Отец Никанор перекрестился и сказал:
– Вы возлагаете на меня трудное поручение, дело мое небывалое, но когда дело идет о защите Церкви Православной, а с нею и целого гетманского народа, то что я!.. Буди воля Спасителя и Пречистой Его Матери, – приемлю на себя исполнение вашего важного поручения.
– Приехавши в Москву, скажи, отче, боярину, чтобы Мазепу схватить в Киеве, а то, пожалуй, он все узнает и первых нас убьет! – сказала Любовь Федоровна.
Долго еще говорили они про замыслы Мазепы, потом Кочубей сказал:
– Вот же тебе, отче Никаноре, на дорогу семь золотых червонных и двенадцать ефимков на наем подвод, да поспешай и минутою не медли.
Распрощавшись, отец Никанор в тот же день пошел пешком в Москву.
Когда приближается час страшной бури, когда горизонт покрыт черными тучами, море, не волнуясь заранее, уже стонет, словно предвидя, что сладкое спокойствие его будет нарушено; потом закипит оно седыми валами и помчит их один на другой для погибели кораблей!..
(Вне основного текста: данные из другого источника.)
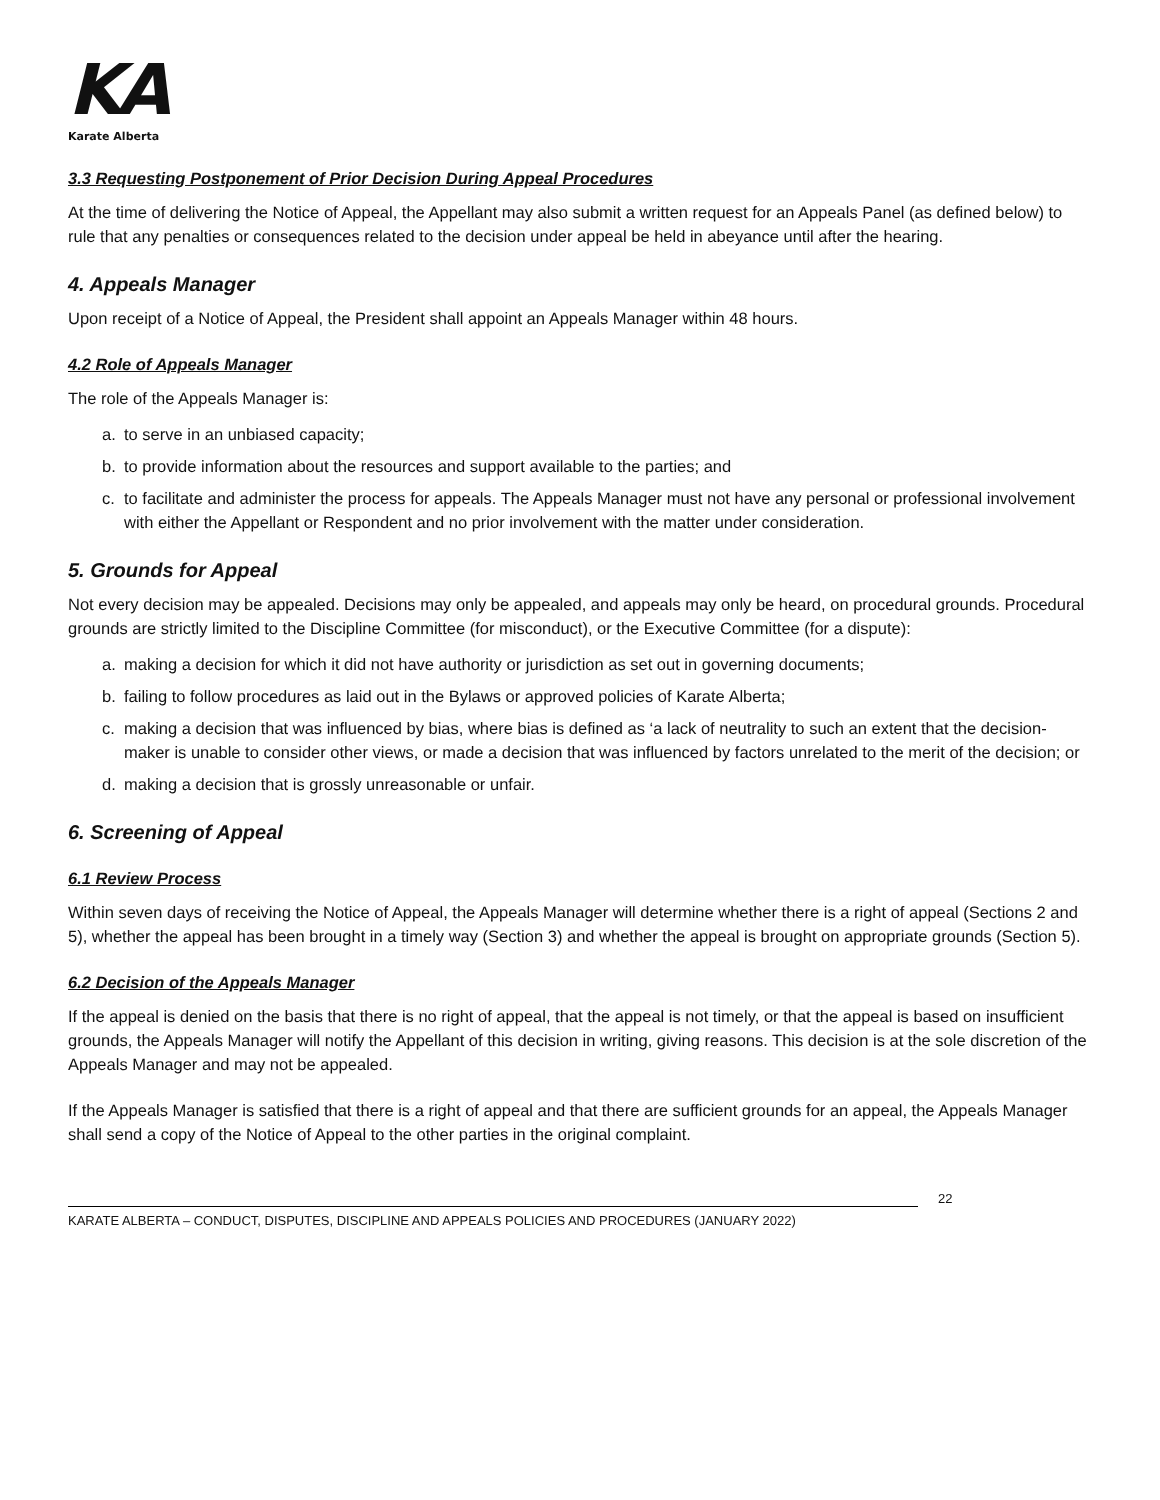KA
Karate Alberta
3.3 Requesting Postponement of Prior Decision During Appeal Procedures
At the time of delivering the Notice of Appeal, the Appellant may also submit a written request for an Appeals Panel (as defined below) to rule that any penalties or consequences related to the decision under appeal be held in abeyance until after the hearing.
4. Appeals Manager
Upon receipt of a Notice of Appeal, the President shall appoint an Appeals Manager within 48 hours.
4.2 Role of Appeals Manager
The role of the Appeals Manager is:
a. to serve in an unbiased capacity;
b. to provide information about the resources and support available to the parties; and
c. to facilitate and administer the process for appeals. The Appeals Manager must not have any personal or professional involvement with either the Appellant or Respondent and no prior involvement with the matter under consideration.
5. Grounds for Appeal
Not every decision may be appealed. Decisions may only be appealed, and appeals may only be heard, on procedural grounds. Procedural grounds are strictly limited to the Discipline Committee (for misconduct), or the Executive Committee (for a dispute):
a. making a decision for which it did not have authority or jurisdiction as set out in governing documents;
b. failing to follow procedures as laid out in the Bylaws or approved policies of Karate Alberta;
c. making a decision that was influenced by bias, where bias is defined as ‘a lack of neutrality to such an extent that the decision-maker is unable to consider other views, or made a decision that was influenced by factors unrelated to the merit of the decision; or
d. making a decision that is grossly unreasonable or unfair.
6. Screening of Appeal
6.1 Review Process
Within seven days of receiving the Notice of Appeal, the Appeals Manager will determine whether there is a right of appeal (Sections 2 and 5), whether the appeal has been brought in a timely way (Section 3) and whether the appeal is brought on appropriate grounds (Section 5).
6.2 Decision of the Appeals Manager
If the appeal is denied on the basis that there is no right of appeal, that the appeal is not timely, or that the appeal is based on insufficient grounds, the Appeals Manager will notify the Appellant of this decision in writing, giving reasons. This decision is at the sole discretion of the Appeals Manager and may not be appealed.
If the Appeals Manager is satisfied that there is a right of appeal and that there are sufficient grounds for an appeal, the Appeals Manager shall send a copy of the Notice of Appeal to the other parties in the original complaint.
KARATE ALBERTA – CONDUCT, DISPUTES, DISCIPLINE AND APPEALS POLICIES AND PROCEDURES (JANUARY 2022)
22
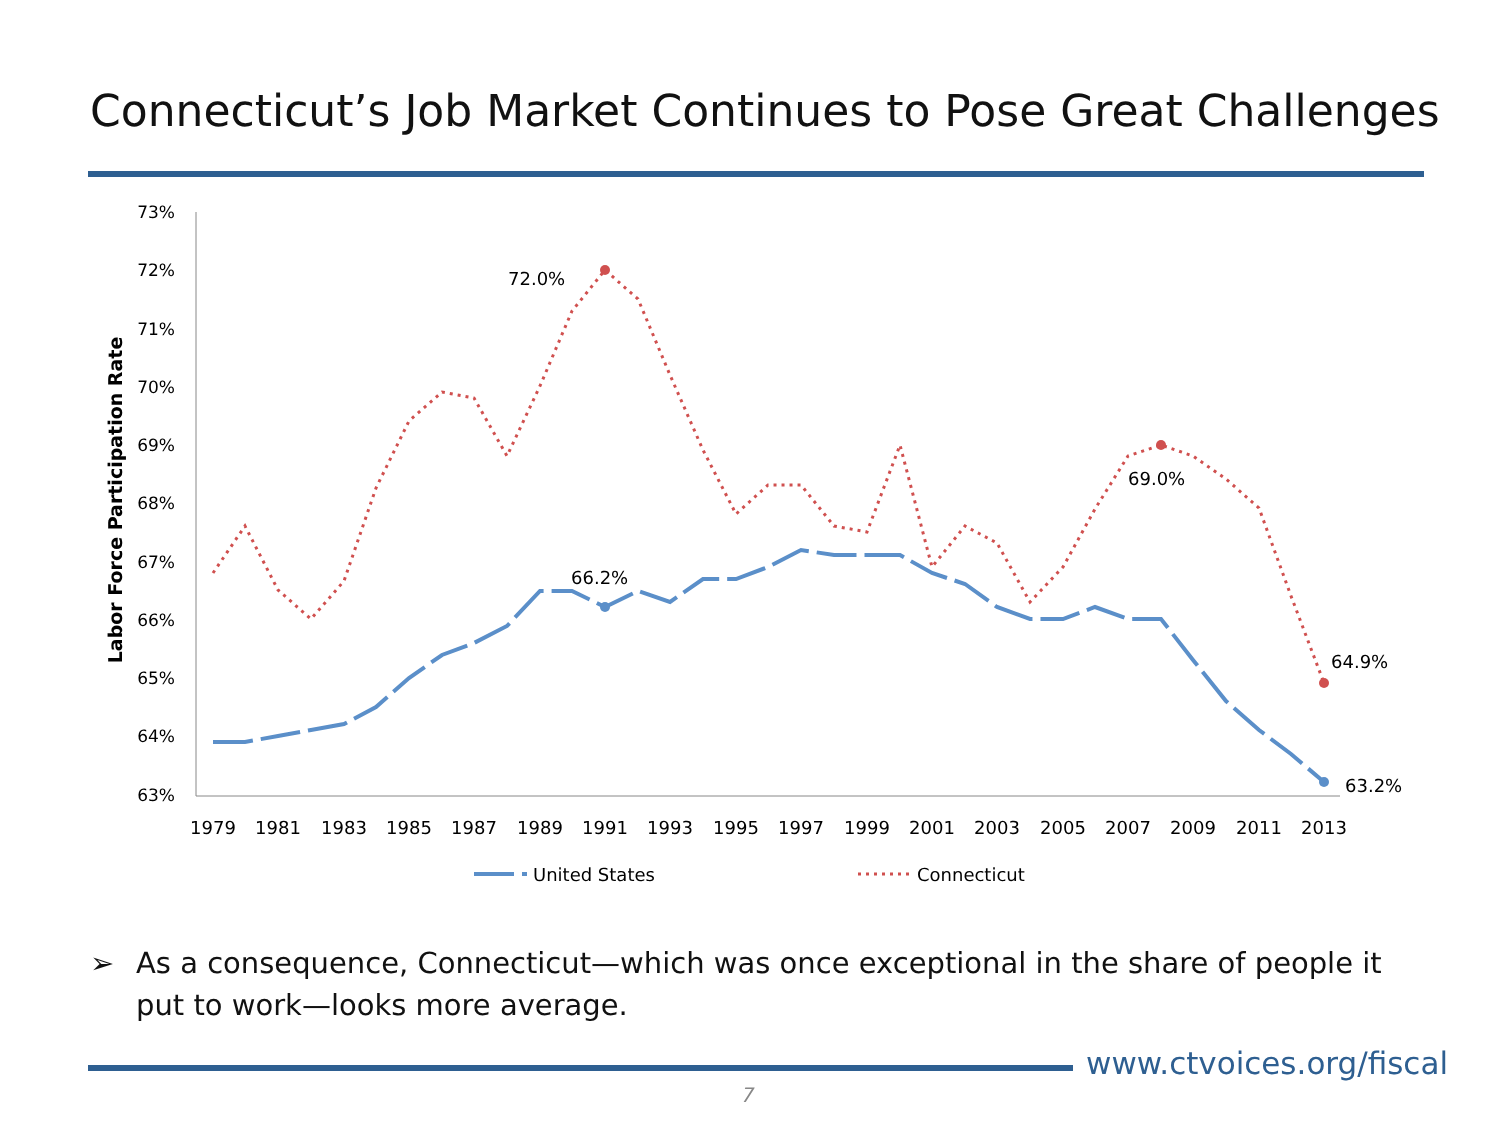Connecticut’s Job Market Continues to Pose Great Challenges
73%
72%
71%
70%
69%
68%
67%
66%
65%
64%
63%
Labor Force Participation Rate
1979
1981
1983
1985
1987
1989
1991
1993
1995
1997
1999
2001
2003
2005
2007
2009
2011
2013
72.0%
66.2%
69.0%
64.9%
63.2%
United States
Connecticut
➢ As a consequence, Connecticut—which was once exceptional in the share of people it
put to work—looks more average.
www.ctvoices.org/fiscal
7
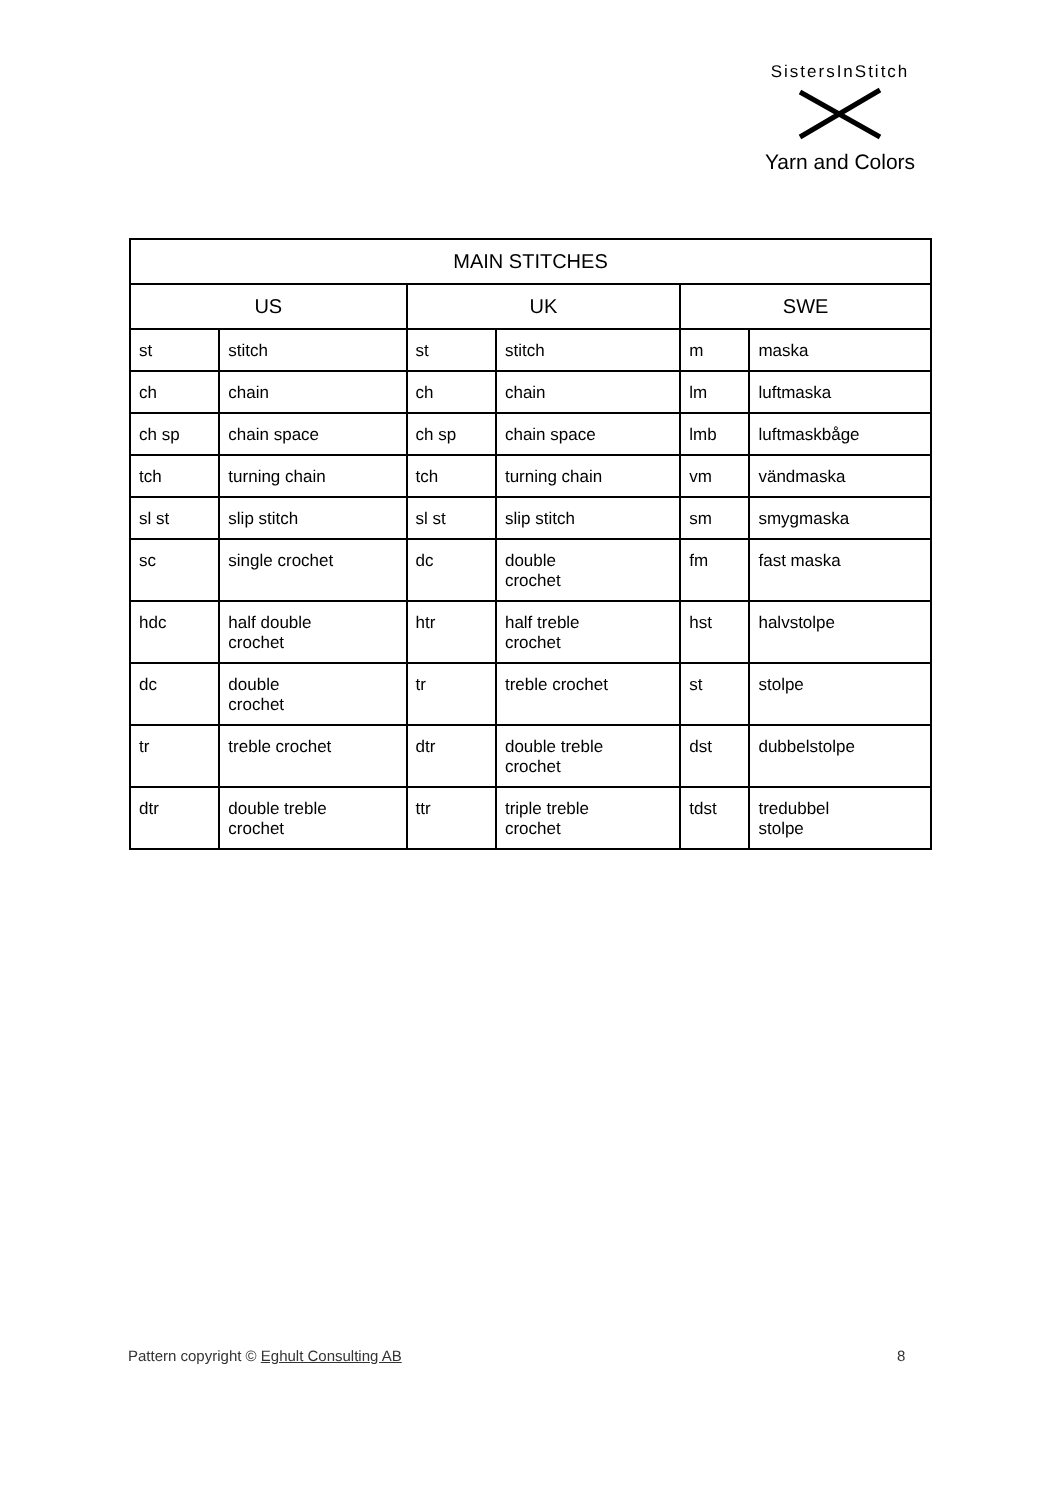SistersInStitch
Yarn and Colors
| MAIN STITCHES | | | | | |
| --- | --- | --- | --- | --- | --- |
| US | | UK | | SWE | |
| st | stitch | st | stitch | m | maska |
| ch | chain | ch | chain | lm | luftmaska |
| ch sp | chain space | ch sp | chain space | lmb | luftmaskbåge |
| tch | turning chain | tch | turning chain | vm | vändmaska |
| sl st | slip stitch | sl st | slip stitch | sm | smygmaska |
| sc | single crochet | dc | double crochet | fm | fast maska |
| hdc | half double crochet | htr | half treble crochet | hst | halvstolpe |
| dc | double crochet | tr | treble crochet | st | stolpe |
| tr | treble crochet | dtr | double treble crochet | dst | dubbelstolpe |
| dtr | double treble crochet | ttr | triple treble crochet | tdst | tredubbel stolpe |
Pattern copyright © Eghult Consulting AB
8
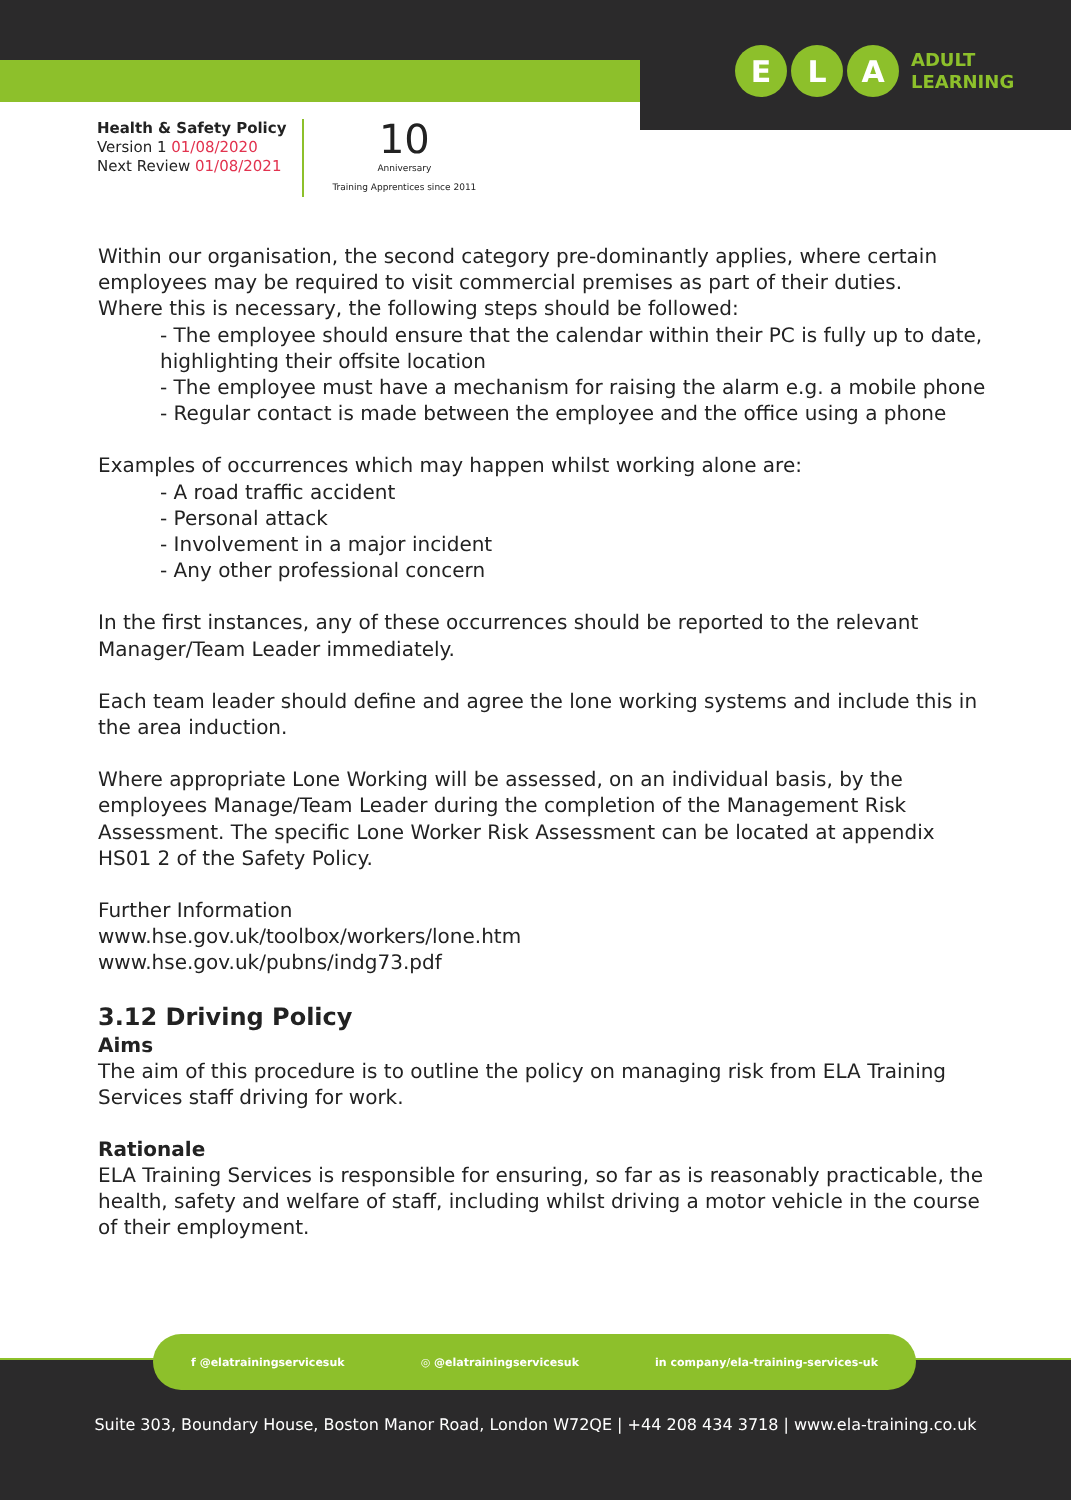E L A
ADULT
LEARNING
Health & Safety Policy
Version 1 01/08/2020
Next Review 01/08/2021
10
Anniversary
Training Apprentices since 2011
Within our organisation, the second category pre-dominantly applies, where certain employees may be required to visit commercial premises as part of their duties.
Where this is necessary, the following steps should be followed:
- The employee should ensure that the calendar within their PC is fully up to date, highlighting their offsite location
- The employee must have a mechanism for raising the alarm e.g. a mobile phone
- Regular contact is made between the employee and the office using a phone
Examples of occurrences which may happen whilst working alone are:
- A road traffic accident
- Personal attack
- Involvement in a major incident
- Any other professional concern
In the first instances, any of these occurrences should be reported to the relevant Manager/Team Leader immediately.
Each team leader should define and agree the lone working systems and include this in the area induction.
Where appropriate Lone Working will be assessed, on an individual basis, by the employees Manage/Team Leader during the completion of the Management Risk Assessment. The specific Lone Worker Risk Assessment can be located at appendix HS01 2 of the Safety Policy.
Further Information
www.hse.gov.uk/toolbox/workers/lone.htm
www.hse.gov.uk/pubns/indg73.pdf
3.12 Driving Policy
Aims
The aim of this procedure is to outline the policy on managing risk from ELA Training Services staff driving for work.
Rationale
ELA Training Services is responsible for ensuring, so far as is reasonably practicable, the health, safety and welfare of staff, including whilst driving a motor vehicle in the course of their employment.
f @elatrainingservicesuk ◎ @elatrainingservicesuk in company/ela-training-services-uk
Suite 303, Boundary House, Boston Manor Road, London W72QE | +44 208 434 3718 | www.ela-training.co.uk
То же самое бывает и среди народа, когда приближается какое-нибудь общее несчастие: заранее народ предчувствует грозящую беду, голод, мор, войну… Непонятное, страшное предчувствие, черная печаль и ужас распространились в Гетманщине в 1708 году. Чуть только скроется солнце за синеющиеся вдали горы, на небе взойдет длинная метла, и яркий хвост ее закроет треть горизонта. С неизобразимым ужасом смотрели гетманцы на это небесное знамение, и сердца их были в треволнении; старики говорили, что в гетманство Виговского, перед его изменой в 1668 году, явилась подобная комета и стояла на небе до тех пор, пока он не погиб. Это еще более устрашало гетманцев, и носившиеся слухи о тайных сношениях гетмана с ляхами и шведами, и о намерении его поддаться ляхскому королю получили большую вероятность.